# DATA SUPPLIED
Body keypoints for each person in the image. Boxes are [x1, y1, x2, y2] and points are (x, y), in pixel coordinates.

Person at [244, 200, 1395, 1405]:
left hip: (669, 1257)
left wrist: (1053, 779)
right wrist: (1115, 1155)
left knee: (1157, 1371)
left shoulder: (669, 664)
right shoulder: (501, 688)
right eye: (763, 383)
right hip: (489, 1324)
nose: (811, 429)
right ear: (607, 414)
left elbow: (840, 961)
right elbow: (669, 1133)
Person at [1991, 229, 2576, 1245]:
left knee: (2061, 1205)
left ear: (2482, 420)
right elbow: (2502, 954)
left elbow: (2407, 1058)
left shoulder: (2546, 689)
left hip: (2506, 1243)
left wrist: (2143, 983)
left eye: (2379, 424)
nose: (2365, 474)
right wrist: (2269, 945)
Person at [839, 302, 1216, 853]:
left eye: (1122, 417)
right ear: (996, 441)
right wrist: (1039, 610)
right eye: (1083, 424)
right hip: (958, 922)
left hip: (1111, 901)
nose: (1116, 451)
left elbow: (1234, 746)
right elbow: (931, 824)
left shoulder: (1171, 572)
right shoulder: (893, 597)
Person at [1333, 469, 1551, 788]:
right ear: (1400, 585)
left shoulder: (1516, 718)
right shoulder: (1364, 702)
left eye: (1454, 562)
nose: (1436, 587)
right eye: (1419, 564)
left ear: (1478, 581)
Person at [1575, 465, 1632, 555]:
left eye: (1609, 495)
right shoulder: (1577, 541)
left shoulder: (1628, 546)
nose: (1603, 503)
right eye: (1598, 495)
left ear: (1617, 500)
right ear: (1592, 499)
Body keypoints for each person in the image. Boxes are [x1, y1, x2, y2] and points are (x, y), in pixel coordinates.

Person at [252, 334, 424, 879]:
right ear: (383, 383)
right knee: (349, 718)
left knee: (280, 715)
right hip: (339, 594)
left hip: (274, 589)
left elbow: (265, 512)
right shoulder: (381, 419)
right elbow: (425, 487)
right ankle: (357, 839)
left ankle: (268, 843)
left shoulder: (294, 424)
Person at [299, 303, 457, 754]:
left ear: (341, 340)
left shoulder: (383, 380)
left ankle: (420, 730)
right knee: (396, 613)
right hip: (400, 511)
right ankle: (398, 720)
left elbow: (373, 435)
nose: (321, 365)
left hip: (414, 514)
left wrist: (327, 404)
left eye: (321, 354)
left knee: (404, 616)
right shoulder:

# WHAT YOU WILL DO
Take every line from the data that contains the word "elbow".

# RESPONSE TO THE EXERCISE
left elbow: (840, 961)
right elbow: (669, 1133)
right elbow: (2502, 954)
left elbow: (2407, 1058)
left elbow: (1234, 746)
right elbow: (931, 824)
left elbow: (265, 512)
right elbow: (425, 487)
left elbow: (373, 435)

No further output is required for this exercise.